# Hyperparameters and Model Validation

# A. Model Validation:

* Model Validation 
    * After choosing a model and its hyperparameters, we can estimate how effective it is by applying it to some of the training data and comparing the predictions to the known values.

### A.1. Model Validation: The Wrong Way:

* Training and evaluating the model on the same data.

In [1]:
from sklearn.datasets import load_iris

iris = load_iris()
X = iris.data
y = iris.target

In [2]:
from sklearn.neighbors import KNeighborsClassifier
from sklearn.metrics import accuracy_score

model = KNeighborsClassifier(n_neighbors=1)
model.fit(X, y)
y_model = model.predict(X)

accuracy_score(y, y_model)

1.0

### A.2. Model Validation: The Right Way: Holdout Sets

* Holdout set:
    * hold back some subset of the data from the training of the model, and then use this holdout set to check the model's performance.

In [3]:
from sklearn.model_selection import train_test_split

X_train, X_test, y_train, y_test = train_test_split(X, y, random_state=0, train_size=0.7)

In [4]:
model.fit(X_train, y_train)
y_pred = model.predict(X_test)

accuracy_score(y_test, y_pred)

0.9777777777777777

### A.3. Model Validation via Cross-Validation:

* One disadvantage of using a holdout set for model validation is that we have lost a portion of our data to the model training.
    * Cross-validation :
        * Do sequence of fits where each subset of data is used both as training set and as a validation set.

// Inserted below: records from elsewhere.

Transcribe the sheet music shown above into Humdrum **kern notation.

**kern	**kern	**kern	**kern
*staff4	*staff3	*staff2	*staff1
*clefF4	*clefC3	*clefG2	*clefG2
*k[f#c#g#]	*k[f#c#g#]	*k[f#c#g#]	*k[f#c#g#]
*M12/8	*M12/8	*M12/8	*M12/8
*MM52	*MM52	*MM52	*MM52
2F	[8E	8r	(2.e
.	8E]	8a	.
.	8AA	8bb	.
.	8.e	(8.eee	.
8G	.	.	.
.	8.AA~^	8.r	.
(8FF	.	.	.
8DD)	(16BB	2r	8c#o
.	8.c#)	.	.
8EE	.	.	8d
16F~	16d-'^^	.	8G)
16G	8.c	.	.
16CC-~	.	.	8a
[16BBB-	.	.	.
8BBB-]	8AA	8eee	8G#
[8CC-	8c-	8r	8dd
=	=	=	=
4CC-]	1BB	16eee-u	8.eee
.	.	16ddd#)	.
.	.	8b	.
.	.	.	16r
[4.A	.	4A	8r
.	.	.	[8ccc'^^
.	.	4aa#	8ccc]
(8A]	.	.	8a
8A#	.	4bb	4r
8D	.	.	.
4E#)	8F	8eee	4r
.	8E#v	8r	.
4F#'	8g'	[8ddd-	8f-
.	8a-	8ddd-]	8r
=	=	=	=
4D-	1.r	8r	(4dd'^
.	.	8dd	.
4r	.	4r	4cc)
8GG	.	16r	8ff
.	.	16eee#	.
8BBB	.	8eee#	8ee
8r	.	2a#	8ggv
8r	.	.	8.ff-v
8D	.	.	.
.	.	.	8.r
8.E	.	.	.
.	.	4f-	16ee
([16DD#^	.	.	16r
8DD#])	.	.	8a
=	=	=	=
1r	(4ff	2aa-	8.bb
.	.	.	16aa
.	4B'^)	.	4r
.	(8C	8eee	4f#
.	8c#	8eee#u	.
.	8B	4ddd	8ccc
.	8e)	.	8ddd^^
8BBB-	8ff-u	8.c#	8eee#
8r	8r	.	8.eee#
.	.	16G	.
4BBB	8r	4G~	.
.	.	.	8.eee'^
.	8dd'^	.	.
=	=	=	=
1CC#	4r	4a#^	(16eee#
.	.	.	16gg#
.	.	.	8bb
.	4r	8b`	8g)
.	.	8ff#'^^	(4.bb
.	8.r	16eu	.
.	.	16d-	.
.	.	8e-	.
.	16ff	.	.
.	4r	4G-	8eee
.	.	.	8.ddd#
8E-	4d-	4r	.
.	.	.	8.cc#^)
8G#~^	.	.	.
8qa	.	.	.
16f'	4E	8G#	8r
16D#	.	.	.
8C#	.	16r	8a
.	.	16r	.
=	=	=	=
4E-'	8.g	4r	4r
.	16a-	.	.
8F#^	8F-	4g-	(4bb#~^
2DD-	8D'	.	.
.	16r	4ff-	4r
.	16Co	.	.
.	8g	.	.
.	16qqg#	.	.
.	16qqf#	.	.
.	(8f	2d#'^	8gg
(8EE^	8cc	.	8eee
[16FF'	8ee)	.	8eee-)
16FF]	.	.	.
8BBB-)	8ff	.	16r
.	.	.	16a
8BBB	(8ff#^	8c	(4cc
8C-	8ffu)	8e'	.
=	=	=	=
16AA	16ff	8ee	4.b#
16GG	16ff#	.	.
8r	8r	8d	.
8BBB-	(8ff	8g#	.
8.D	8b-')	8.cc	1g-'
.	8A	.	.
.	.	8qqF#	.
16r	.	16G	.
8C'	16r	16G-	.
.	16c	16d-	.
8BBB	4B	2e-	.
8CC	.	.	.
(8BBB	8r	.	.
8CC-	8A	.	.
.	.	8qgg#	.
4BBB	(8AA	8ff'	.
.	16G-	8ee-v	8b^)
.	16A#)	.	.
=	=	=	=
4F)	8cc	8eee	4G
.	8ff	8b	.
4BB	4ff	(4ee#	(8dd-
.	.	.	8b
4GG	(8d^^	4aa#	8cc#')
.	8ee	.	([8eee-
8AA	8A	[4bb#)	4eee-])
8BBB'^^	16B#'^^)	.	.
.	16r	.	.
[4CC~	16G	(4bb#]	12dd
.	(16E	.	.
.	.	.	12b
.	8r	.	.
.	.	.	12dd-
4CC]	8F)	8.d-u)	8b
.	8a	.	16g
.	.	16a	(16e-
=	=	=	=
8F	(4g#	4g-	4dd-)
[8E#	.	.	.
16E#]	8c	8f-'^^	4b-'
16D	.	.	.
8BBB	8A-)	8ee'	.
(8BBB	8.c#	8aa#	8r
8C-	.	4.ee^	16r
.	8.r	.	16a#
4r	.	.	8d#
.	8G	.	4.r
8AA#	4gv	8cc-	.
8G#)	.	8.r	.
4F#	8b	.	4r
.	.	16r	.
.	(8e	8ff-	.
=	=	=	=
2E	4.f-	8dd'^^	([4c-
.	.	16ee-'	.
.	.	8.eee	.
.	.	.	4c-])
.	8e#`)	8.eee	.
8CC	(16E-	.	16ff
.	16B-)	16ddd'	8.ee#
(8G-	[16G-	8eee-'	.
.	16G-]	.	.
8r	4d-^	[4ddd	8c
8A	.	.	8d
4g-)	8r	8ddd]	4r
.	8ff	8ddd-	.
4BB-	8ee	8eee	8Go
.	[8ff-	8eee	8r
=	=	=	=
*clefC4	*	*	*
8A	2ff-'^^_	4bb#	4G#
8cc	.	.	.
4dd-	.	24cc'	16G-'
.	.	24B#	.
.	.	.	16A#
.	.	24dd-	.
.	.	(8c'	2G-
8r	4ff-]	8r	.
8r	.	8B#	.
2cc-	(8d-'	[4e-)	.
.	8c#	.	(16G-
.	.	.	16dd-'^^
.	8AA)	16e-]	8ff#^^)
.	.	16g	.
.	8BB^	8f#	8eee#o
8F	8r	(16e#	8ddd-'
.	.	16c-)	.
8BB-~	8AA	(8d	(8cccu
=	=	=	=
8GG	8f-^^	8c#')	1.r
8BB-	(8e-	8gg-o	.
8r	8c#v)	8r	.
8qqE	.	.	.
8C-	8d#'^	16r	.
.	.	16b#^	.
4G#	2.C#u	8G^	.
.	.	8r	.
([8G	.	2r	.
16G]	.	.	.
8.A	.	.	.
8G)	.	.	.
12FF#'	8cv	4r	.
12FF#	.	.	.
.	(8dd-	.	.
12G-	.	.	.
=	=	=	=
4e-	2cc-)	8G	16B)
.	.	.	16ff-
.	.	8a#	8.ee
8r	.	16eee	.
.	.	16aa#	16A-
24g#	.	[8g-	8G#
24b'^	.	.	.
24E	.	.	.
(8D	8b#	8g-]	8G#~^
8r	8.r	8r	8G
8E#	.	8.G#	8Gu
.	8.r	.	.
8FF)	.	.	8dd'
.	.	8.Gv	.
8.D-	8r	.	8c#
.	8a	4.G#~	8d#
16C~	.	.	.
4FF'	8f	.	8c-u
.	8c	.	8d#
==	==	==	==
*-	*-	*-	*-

        * ![image.png](attachment:image.png)
        * ![image-2.png](attachment:image-2.png)

    * Leave-one-out cross validation:
        * Number of folds is equal to the number of data points.
        * We train on all points but one in each trial.

In [5]:
from sklearn.model_selection import cross_val_score
cross_val_score(model, X, y, cv=5)

array([0.96666667, 0.96666667, 0.93333333, 0.93333333, 1.        ])

In [6]:
from sklearn.model_selection import LeaveOneOut

scores = cross_val_score(model, X, y, cv=LeaveOneOut())
scores.shape

(150,)

In [7]:
scores.mean()

0.96

# B. Selecting the Best Model

* If our estimator is underperforming, how should we move forward?
    * Use a more complicated/more flexible model.
    * Use a less complicated/less flexible model.
    * Gather more training samples.
    * Gather more data to add features to each sample.

### B.1. The Bias-Variance Trade-off

* Fundamentally, finding “the best model” is about finding a sweet spot in the trade-off between bias and variance.